Record set »
·····

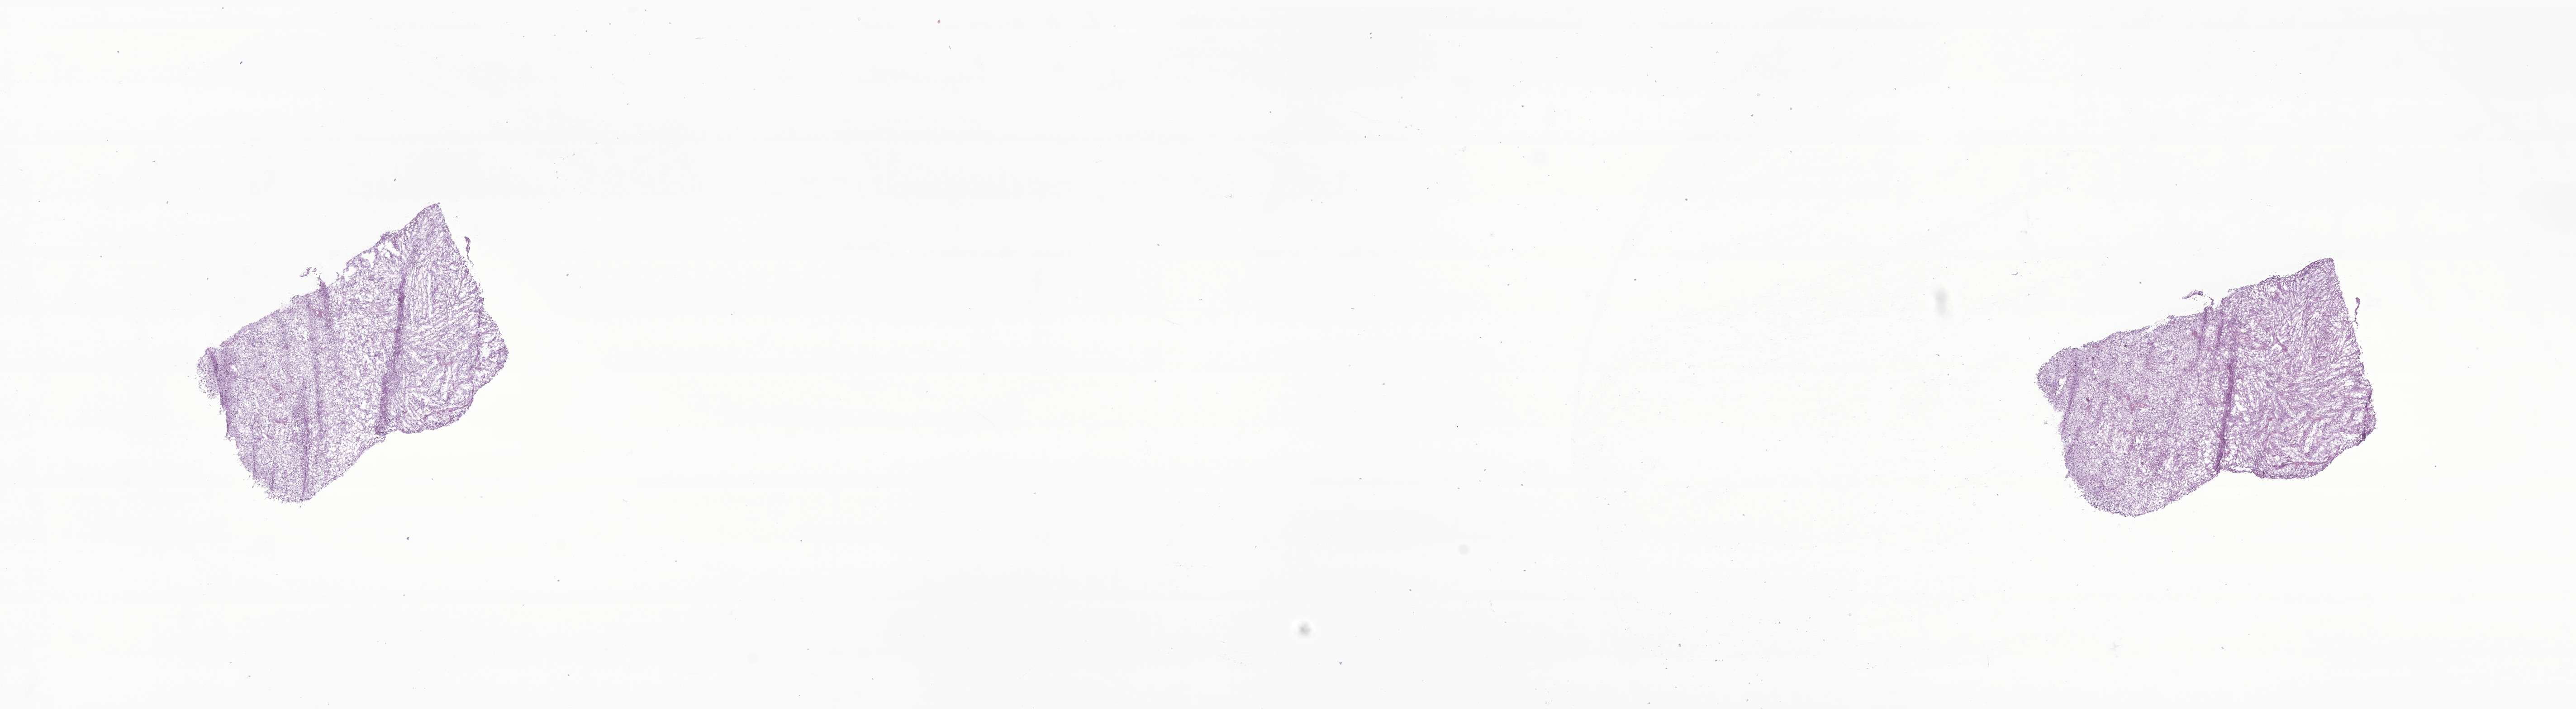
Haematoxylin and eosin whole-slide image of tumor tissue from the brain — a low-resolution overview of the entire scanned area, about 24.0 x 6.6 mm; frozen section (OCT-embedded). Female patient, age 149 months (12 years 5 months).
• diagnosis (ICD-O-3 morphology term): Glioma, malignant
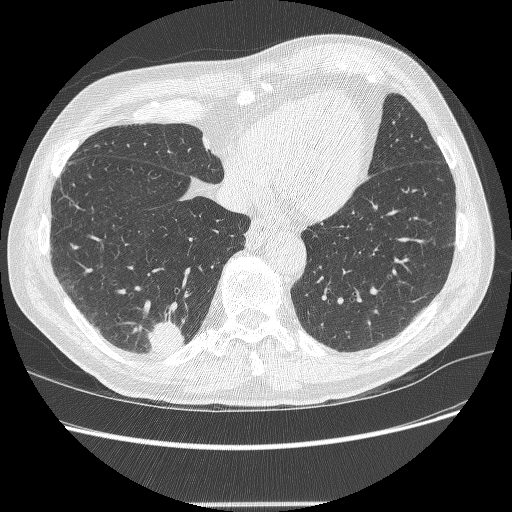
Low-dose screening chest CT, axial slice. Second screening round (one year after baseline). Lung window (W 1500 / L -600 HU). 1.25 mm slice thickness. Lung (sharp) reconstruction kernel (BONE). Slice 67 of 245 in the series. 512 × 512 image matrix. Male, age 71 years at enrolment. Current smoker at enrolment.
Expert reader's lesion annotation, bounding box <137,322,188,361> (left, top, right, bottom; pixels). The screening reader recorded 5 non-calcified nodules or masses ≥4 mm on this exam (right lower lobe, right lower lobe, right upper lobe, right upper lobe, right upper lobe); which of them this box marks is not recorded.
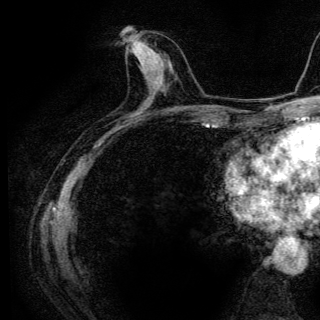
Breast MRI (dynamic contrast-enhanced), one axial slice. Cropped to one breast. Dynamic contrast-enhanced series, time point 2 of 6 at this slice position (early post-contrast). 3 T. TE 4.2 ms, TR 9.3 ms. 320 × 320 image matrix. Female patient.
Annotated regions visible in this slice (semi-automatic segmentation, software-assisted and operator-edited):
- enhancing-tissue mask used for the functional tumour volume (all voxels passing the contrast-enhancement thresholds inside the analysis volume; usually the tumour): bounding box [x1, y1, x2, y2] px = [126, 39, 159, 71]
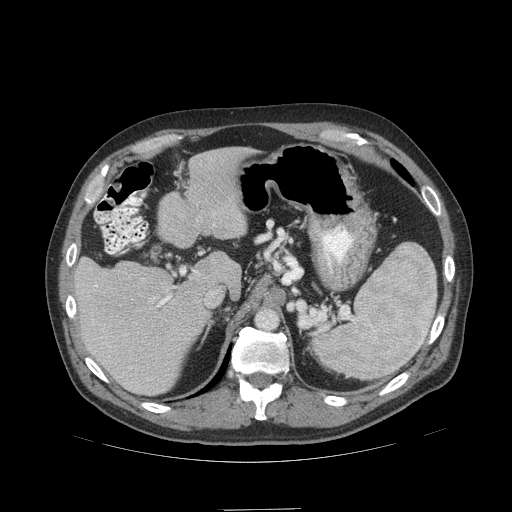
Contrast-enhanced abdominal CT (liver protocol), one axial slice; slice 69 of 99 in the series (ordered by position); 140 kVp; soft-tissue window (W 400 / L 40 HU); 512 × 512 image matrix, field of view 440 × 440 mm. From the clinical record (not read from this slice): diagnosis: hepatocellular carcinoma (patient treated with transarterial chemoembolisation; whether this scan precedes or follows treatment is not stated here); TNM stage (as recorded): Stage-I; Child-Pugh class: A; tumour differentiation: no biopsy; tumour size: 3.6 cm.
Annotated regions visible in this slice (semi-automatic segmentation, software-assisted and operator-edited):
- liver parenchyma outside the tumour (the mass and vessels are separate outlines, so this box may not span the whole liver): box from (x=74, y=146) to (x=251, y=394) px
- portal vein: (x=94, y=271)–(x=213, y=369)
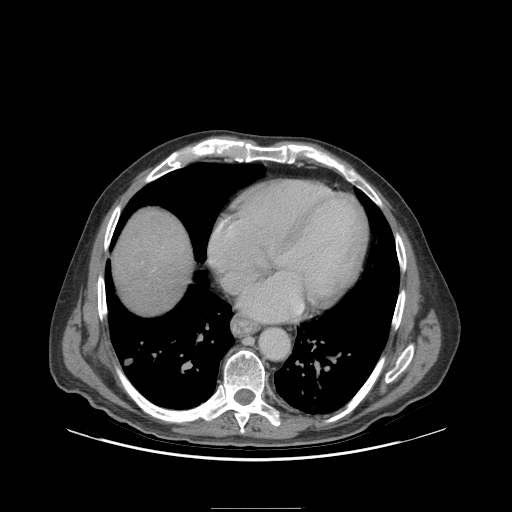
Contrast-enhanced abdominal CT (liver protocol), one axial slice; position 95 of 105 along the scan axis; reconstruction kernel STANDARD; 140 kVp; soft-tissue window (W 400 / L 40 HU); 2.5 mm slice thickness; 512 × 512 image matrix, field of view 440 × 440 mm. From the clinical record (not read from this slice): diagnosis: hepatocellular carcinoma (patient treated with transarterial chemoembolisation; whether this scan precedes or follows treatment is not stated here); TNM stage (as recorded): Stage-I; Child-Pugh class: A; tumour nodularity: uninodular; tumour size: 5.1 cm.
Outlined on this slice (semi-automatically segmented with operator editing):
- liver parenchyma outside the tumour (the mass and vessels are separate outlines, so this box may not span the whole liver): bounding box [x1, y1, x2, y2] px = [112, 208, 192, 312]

·····

Your assignment »
Every line of the entries above that holds "outlines" should be copied out.

Response »
- liver parenchyma outside the tumour (the mass and vessels are separate outlines, so this box may not span the whole liver): box from (x=74, y=146) to (x=251, y=394) px
- liver parenchyma outside the tumour (the mass and vessels are separate outlines, so this box may not span the whole liver): bounding box [x1, y1, x2, y2] px = [112, 208, 192, 312]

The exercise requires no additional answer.